- Work task: Word for word, reproduce the records, keeping none of the pictures.

- Information shown:
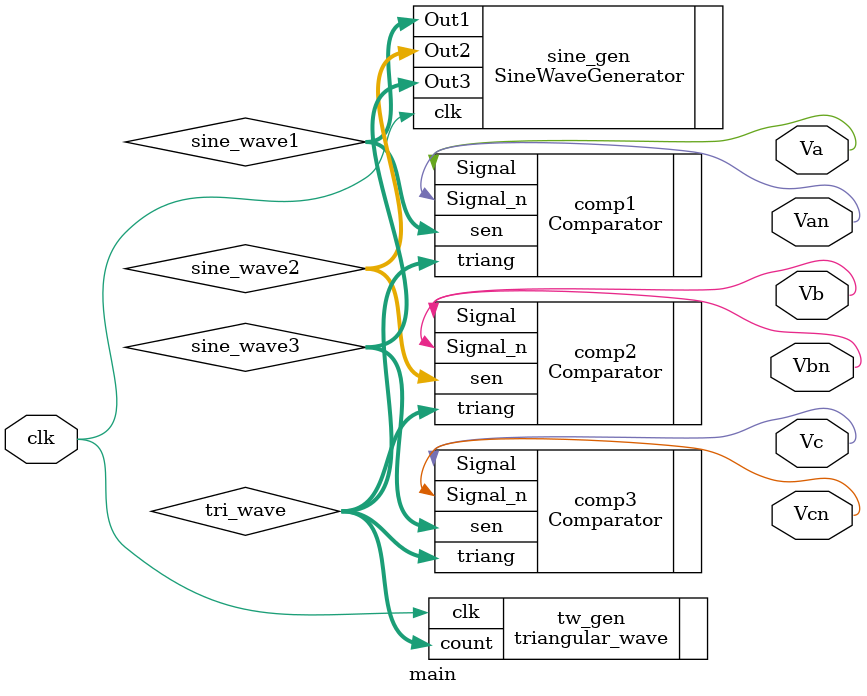
<source format=v>




module main (
    input wire clk,        // Clock input
    output wire Va,        // Output signal for phase A
	output wire Van,       // Output signal for phase A negado
    output wire Vb,        // Output signal for phase B
	output wire Vbn,       // Output signal for phase B negado
    output wire Vc,        // Output signal for phase C
	output wire Vcn        // Output signal for phase C negado
);

    // Internal signals
    wire [7:0] tri_wave;
    wire [7:0] sine_wave1, sine_wave2, sine_wave3;
    
    // Instantiate the triangular wave generator
    triangular_wave tw_gen (
        .clk(clk),
        .count(tri_wave)
    );

    // Instantiate the sine wave generator
    SineWaveGenerator sine_gen (
        .clk(clk),
        .Out1(sine_wave1),
        .Out2(sine_wave2),
        .Out3(sine_wave3)
    );

    // Instantiate the comparators
    Comparator comp1 (
        .sen(sine_wave1),
        .triang(tri_wave),
        .Signal(Va),
		.Signal_n(Van)
    );

    Comparator comp2 (
        .sen(sine_wave2),
        .triang(tri_wave),
        .Signal(Vb),
		.Signal_n(Vbn)
    );

    Comparator comp3 (
        .sen(sine_wave3),
        .triang(tri_wave),
        .Signal(Vc),
		.Signal_n(Vcn)
    );

endmodule

</source>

- Solution to the problem:
<source format=v>




module main (
    input wire clk,        // Clock input
    output wire Va,        // Output signal for phase A
	output wire Van,       // Output signal for phase A negado
    output wire Vb,        // Output signal for phase B
	output wire Vbn,       // Output signal for phase B negado
    output wire Vc,        // Output signal for phase C
	output wire Vcn        // Output signal for phase C negado
);

    // Internal signals
    wire [7:0] tri_wave;
    wire [7:0] sine_wave1, sine_wave2, sine_wave3;
    
    // Instantiate the triangular wave generator
    triangular_wave tw_gen (
        .clk(clk),
        .count(tri_wave)
    );

    // Instantiate the sine wave generator
    SineWaveGenerator sine_gen (
        .clk(clk),
        .Out1(sine_wave1),
        .Out2(sine_wave2),
        .Out3(sine_wave3)
    );

    // Instantiate the comparators
    Comparator comp1 (
        .sen(sine_wave1),
        .triang(tri_wave),
        .Signal(Va),
		.Signal_n(Van)
    );

    Comparator comp2 (
        .sen(sine_wave2),
        .triang(tri_wave),
        .Signal(Vb),
		.Signal_n(Vbn)
    );

    Comparator comp3 (
        .sen(sine_wave3),
        .triang(tri_wave),
        .Signal(Vc),
		.Signal_n(Vcn)
    );

endmodule

</source>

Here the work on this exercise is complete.